** DATA EXTRACT follows **

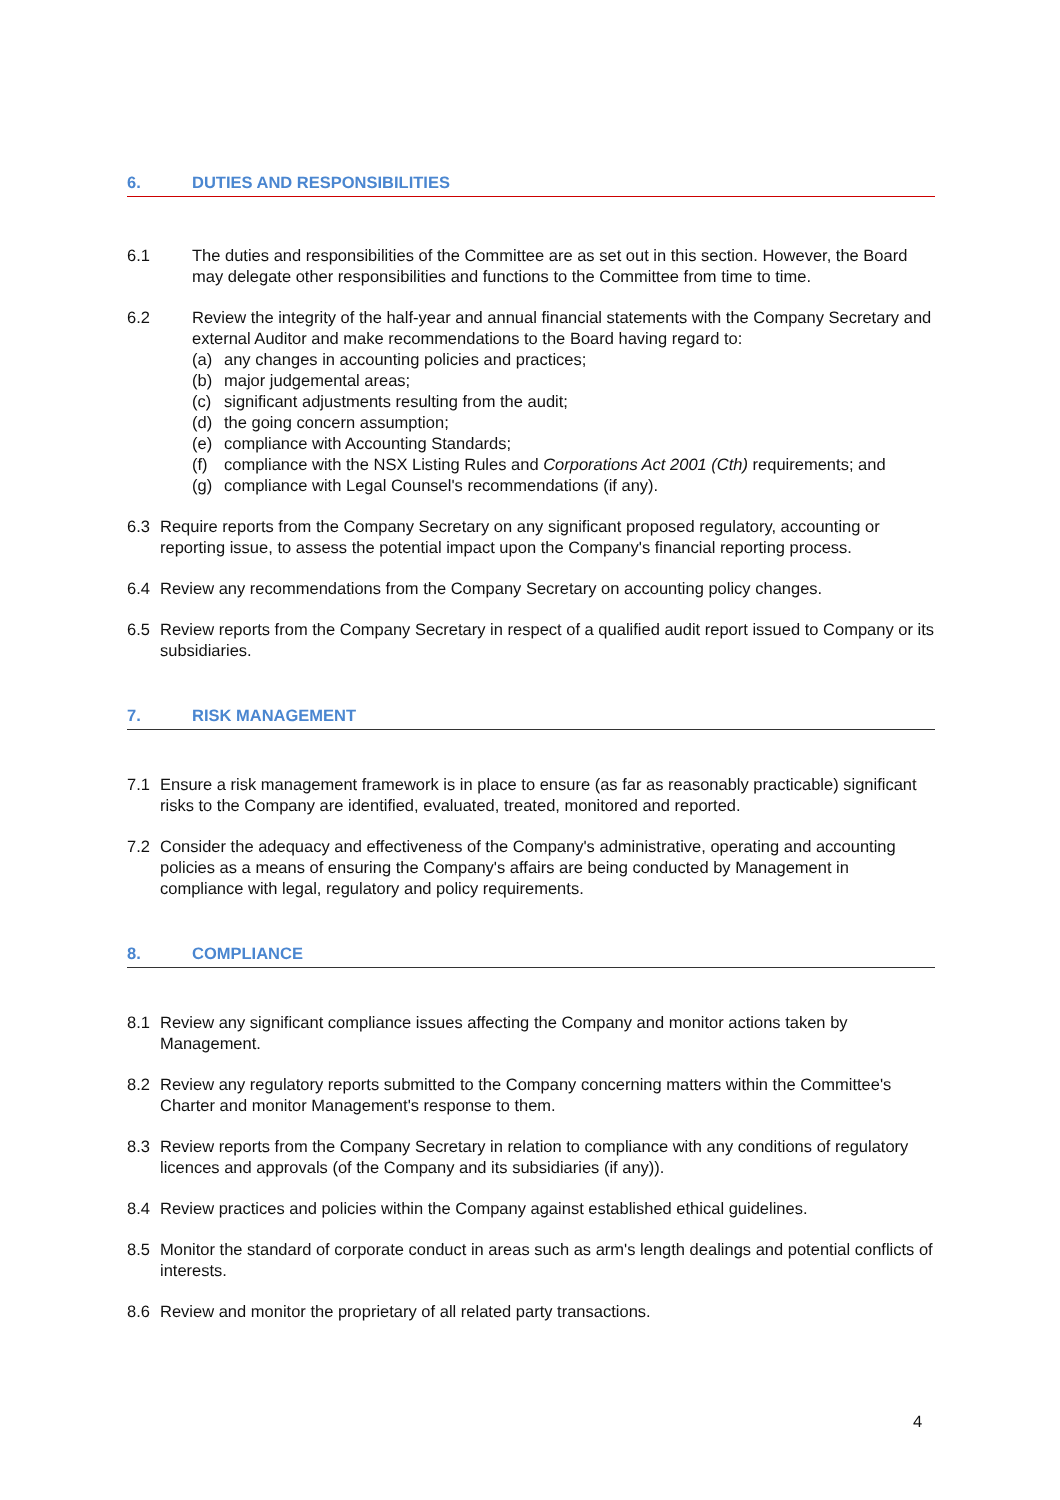6. DUTIES AND RESPONSIBILITIES
6.1 The duties and responsibilities of the Committee are as set out in this section. However, the Board may delegate other responsibilities and functions to the Committee from time to time.
6.2 Review the integrity of the half-year and annual financial statements with the Company Secretary and external Auditor and make recommendations to the Board having regard to:
(a) any changes in accounting policies and practices;
(b) major judgemental areas;
(c) significant adjustments resulting from the audit;
(d) the going concern assumption;
(e) compliance with Accounting Standards;
(f) compliance with the NSX Listing Rules and Corporations Act 2001 (Cth) requirements; and
(g) compliance with Legal Counsel's recommendations (if any).
6.3 Require reports from the Company Secretary on any significant proposed regulatory, accounting or reporting issue, to assess the potential impact upon the Company's financial reporting process.
6.4 Review any recommendations from the Company Secretary on accounting policy changes.
6.5 Review reports from the Company Secretary in respect of a qualified audit report issued to Company or its subsidiaries.
7. RISK MANAGEMENT
7.1 Ensure a risk management framework is in place to ensure (as far as reasonably practicable) significant risks to the Company are identified, evaluated, treated, monitored and reported.
7.2 Consider the adequacy and effectiveness of the Company's administrative, operating and accounting policies as a means of ensuring the Company's affairs are being conducted by Management in compliance with legal, regulatory and policy requirements.
8. COMPLIANCE
8.1 Review any significant compliance issues affecting the Company and monitor actions taken by Management.
8.2 Review any regulatory reports submitted to the Company concerning matters within the Committee's Charter and monitor Management's response to them.
8.3 Review reports from the Company Secretary in relation to compliance with any conditions of regulatory licences and approvals (of the Company and its subsidiaries (if any)).
8.4 Review practices and policies within the Company against established ethical guidelines.
8.5 Monitor the standard of corporate conduct in areas such as arm's length dealings and potential conflicts of interests.
8.6 Review and monitor the proprietary of all related party transactions.
4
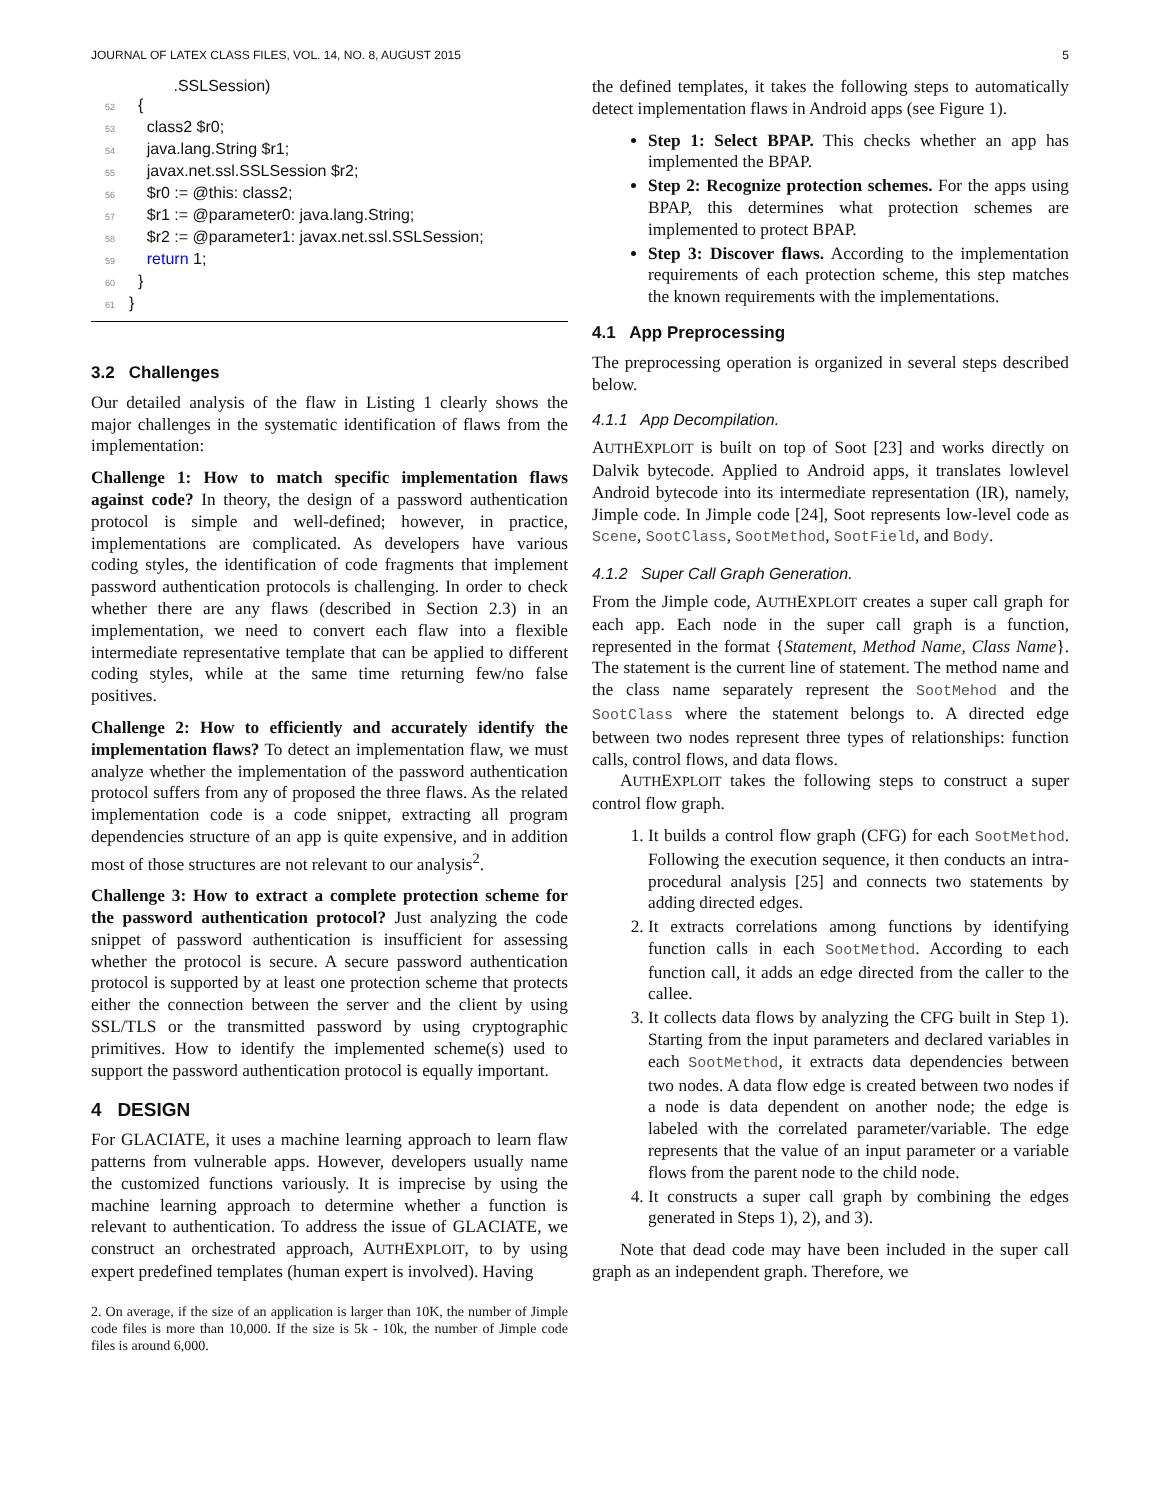JOURNAL OF LATEX CLASS FILES, VOL. 14, NO. 8, AUGUST 2015 5
.SSLSession)
52 {
53 class2 $r0;
54 java.lang.String $r1;
55 javax.net.ssl.SSLSession $r2;
56 $r0 := @this: class2;
57 $r1 := @parameter0: java.lang.String;
58 $r2 := @parameter1: javax.net.ssl.SSLSession;
59 return 1;
60 }
61 }
3.2 Challenges
Our detailed analysis of the flaw in Listing 1 clearly shows the major challenges in the systematic identification of flaws from the implementation:
Challenge 1: How to match specific implementation flaws against code? In theory, the design of a password authentication protocol is simple and well-defined; however, in practice, implementations are complicated. As developers have various coding styles, the identification of code fragments that implement password authentication protocols is challenging. In order to check whether there are any flaws (described in Section 2.3) in an implementation, we need to convert each flaw into a flexible intermediate representative template that can be applied to different coding styles, while at the same time returning few/no false positives.
Challenge 2: How to efficiently and accurately identify the implementation flaws? To detect an implementation flaw, we must analyze whether the implementation of the password authentication protocol suffers from any of proposed the three flaws. As the related implementation code is a code snippet, extracting all program dependencies structure of an app is quite expensive, and in addition most of those structures are not relevant to our analysis<sup>2</sup>.
Challenge 3: How to extract a complete protection scheme for the password authentication protocol? Just analyzing the code snippet of password authentication is insufficient for assessing whether the protocol is secure. A secure password authentication protocol is supported by at least one protection scheme that protects either the connection between the server and the client by using SSL/TLS or the transmitted password by using cryptographic primitives. How to identify the implemented scheme(s) used to support the password authentication protocol is equally important.
4 DESIGN
For GLACIATE, it uses a machine learning approach to learn flaw patterns from vulnerable apps. However, developers usually name the customized functions variously. It is imprecise by using the machine learning approach to determine whether a function is relevant to authentication. To address the issue of GLACIATE, we construct an orchestrated approach, AUTHEXPLOIT, to by using expert predefined templates (human expert is involved). Having
2. On average, if the size of an application is larger than 10K, the number of Jimple code files is more than 10,000. If the size is 5k - 10k, the number of Jimple code files is around 6,000.
the defined templates, it takes the following steps to automatically detect implementation flaws in Android apps (see Figure 1).
Step 1: Select BPAP. This checks whether an app has implemented the BPAP.
Step 2: Recognize protection schemes. For the apps using BPAP, this determines what protection schemes are implemented to protect BPAP.
Step 3: Discover flaws. According to the implementation requirements of each protection scheme, this step matches the known requirements with the implementations.
4.1 App Preprocessing
The preprocessing operation is organized in several steps described below.
4.1.1 App Decompilation.
AUTHEXPLOIT is built on top of Soot [23] and works directly on Dalvik bytecode. Applied to Android apps, it translates lowlevel Android bytecode into its intermediate representation (IR), namely, Jimple code. In Jimple code [24], Soot represents low-level code as Scene, SootClass, SootMethod, SootField, and Body.
4.1.2 Super Call Graph Generation.
From the Jimple code, AUTHEXPLOIT creates a super call graph for each app. Each node in the super call graph is a function, represented in the format {Statement, Method Name, Class Name}. The statement is the current line of statement. The method name and the class name separately represent the SootMehod and the SootClass where the statement belongs to. A directed edge between two nodes represent three types of relationships: function calls, control flows, and data flows.
AUTHEXPLOIT takes the following steps to construct a super control flow graph.
1. It builds a control flow graph (CFG) for each SootMethod. Following the execution sequence, it then conducts an intra-procedural analysis [25] and connects two statements by adding directed edges.
2. It extracts correlations among functions by identifying function calls in each SootMethod. According to each function call, it adds an edge directed from the caller to the callee.
3. It collects data flows by analyzing the CFG built in Step 1). Starting from the input parameters and declared variables in each SootMethod, it extracts data dependencies between two nodes. A data flow edge is created between two nodes if a node is data dependent on another node; the edge is labeled with the correlated parameter/variable. The edge represents that the value of an input parameter or a variable flows from the parent node to the child node.
4. It constructs a super call graph by combining the edges generated in Steps 1), 2), and 3).
Note that dead code may have been included in the super call graph as an independent graph. Therefore, we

** End of DATA EXTRACT **

### WORK TO BE COMPLETED
Would you transcribe all of the entries above exactly, minus the images?

### COMPLETED EXERCISE
6. DUTIES AND RESPONSIBILITIES
6.1 The duties and responsibilities of the Committee are as set out in this section. However, the Board may delegate other responsibilities and functions to the Committee from time to time.
6.2 Review the integrity of the half-year and annual financial statements with the Company Secretary and external Auditor and make recommendations to the Board having regard to:
(a) any changes in accounting policies and practices;
(b) major judgemental areas;
(c) significant adjustments resulting from the audit;
(d) the going concern assumption;
(e) compliance with Accounting Standards;
(f) compliance with the NSX Listing Rules and Corporations Act 2001 (Cth) requirements; and
(g) compliance with Legal Counsel's recommendations (if any).
6.3 Require reports from the Company Secretary on any significant proposed regulatory, accounting or reporting issue, to assess the potential impact upon the Company's financial reporting process.
6.4 Review any recommendations from the Company Secretary on accounting policy changes.
6.5 Review reports from the Company Secretary in respect of a qualified audit report issued to Company or its subsidiaries.
7. RISK MANAGEMENT
7.1 Ensure a risk management framework is in place to ensure (as far as reasonably practicable) significant risks to the Company are identified, evaluated, treated, monitored and reported.
7.2 Consider the adequacy and effectiveness of the Company's administrative, operating and accounting policies as a means of ensuring the Company's affairs are being conducted by Management in compliance with legal, regulatory and policy requirements.
8. COMPLIANCE
8.1 Review any significant compliance issues affecting the Company and monitor actions taken by Management.
8.2 Review any regulatory reports submitted to the Company concerning matters within the Committee's Charter and monitor Management's response to them.
8.3 Review reports from the Company Secretary in relation to compliance with any conditions of regulatory licences and approvals (of the Company and its subsidiaries (if any)).
8.4 Review practices and policies within the Company against established ethical guidelines.
8.5 Monitor the standard of corporate conduct in areas such as arm's length dealings and potential conflicts of interests.
8.6 Review and monitor the proprietary of all related party transactions.
4
JOURNAL OF LATEX CLASS FILES, VOL. 14, NO. 8, AUGUST 2015 5
.SSLSession)
52 {
53 class2 $r0;
54 java.lang.String $r1;
55 javax.net.ssl.SSLSession $r2;
56 $r0 := @this: class2;
57 $r1 := @parameter0: java.lang.String;
58 $r2 := @parameter1: javax.net.ssl.SSLSession;
59 return 1;
60 }
61 }
3.2 Challenges
Our detailed analysis of the flaw in Listing 1 clearly shows the major challenges in the systematic identification of flaws from the implementation:
Challenge 1: How to match specific implementation flaws against code? In theory, the design of a password authentication protocol is simple and well-defined; however, in practice, implementations are complicated. As developers have various coding styles, the identification of code fragments that implement password authentication protocols is challenging. In order to check whether there are any flaws (described in Section 2.3) in an implementation, we need to convert each flaw into a flexible intermediate representative template that can be applied to different coding styles, while at the same time returning few/no false positives.
Challenge 2: How to efficiently and accurately identify the implementation flaws? To detect an implementation flaw, we must analyze whether the implementation of the password authentication protocol suffers from any of proposed the three flaws. As the related implementation code is a code snippet, extracting all program dependencies structure of an app is quite expensive, and in addition most of those structures are not relevant to our analysis<sup>2</sup>.
Challenge 3: How to extract a complete protection scheme for the password authentication protocol? Just analyzing the code snippet of password authentication is insufficient for assessing whether the protocol is secure. A secure password authentication protocol is supported by at least one protection scheme that protects either the connection between the server and the client by using SSL/TLS or the transmitted password by using cryptographic primitives. How to identify the implemented scheme(s) used to support the password authentication protocol is equally important.
4 DESIGN
For GLACIATE, it uses a machine learning approach to learn flaw patterns from vulnerable apps. However, developers usually name the customized functions variously. It is imprecise by using the machine learning approach to determine whether a function is relevant to authentication. To address the issue of GLACIATE, we construct an orchestrated approach, AUTHEXPLOIT, to by using expert predefined templates (human expert is involved). Having
2. On average, if the size of an application is larger than 10K, the number of Jimple code files is more than 10,000. If the size is 5k - 10k, the number of Jimple code files is around 6,000.
the defined templates, it takes the following steps to automatically detect implementation flaws in Android apps (see Figure 1).
Step 1: Select BPAP. This checks whether an app has implemented the BPAP.
Step 2: Recognize protection schemes. For the apps using BPAP, this determines what protection schemes are implemented to protect BPAP.
Step 3: Discover flaws. According to the implementation requirements of each protection scheme, this step matches the known requirements with the implementations.
4.1 App Preprocessing
The preprocessing operation is organized in several steps described below.
4.1.1 App Decompilation.
AUTHEXPLOIT is built on top of Soot [23] and works directly on Dalvik bytecode. Applied to Android apps, it translates lowlevel Android bytecode into its intermediate representation (IR), namely, Jimple code. In Jimple code [24], Soot represents low-level code as Scene, SootClass, SootMethod, SootField, and Body.
4.1.2 Super Call Graph Generation.
From the Jimple code, AUTHEXPLOIT creates a super call graph for each app. Each node in the super call graph is a function, represented in the format {Statement, Method Name, Class Name}. The statement is the current line of statement. The method name and the class name separately represent the SootMehod and the SootClass where the statement belongs to. A directed edge between two nodes represent three types of relationships: function calls, control flows, and data flows.
AUTHEXPLOIT takes the following steps to construct a super control flow graph.
1. It builds a control flow graph (CFG) for each SootMethod. Following the execution sequence, it then conducts an intra-procedural analysis [25] and connects two statements by adding directed edges.
2. It extracts correlations among functions by identifying function calls in each SootMethod. According to each function call, it adds an edge directed from the caller to the callee.
3. It collects data flows by analyzing the CFG built in Step 1). Starting from the input parameters and declared variables in each SootMethod, it extracts data dependencies between two nodes. A data flow edge is created between two nodes if a node is data dependent on another node; the edge is labeled with the correlated parameter/variable. The edge represents that the value of an input parameter or a variable flows from the parent node to the child node.
4. It constructs a super call graph by combining the edges generated in Steps 1), 2), and 3).
Note that dead code may have been included in the super call graph as an independent graph. Therefore, we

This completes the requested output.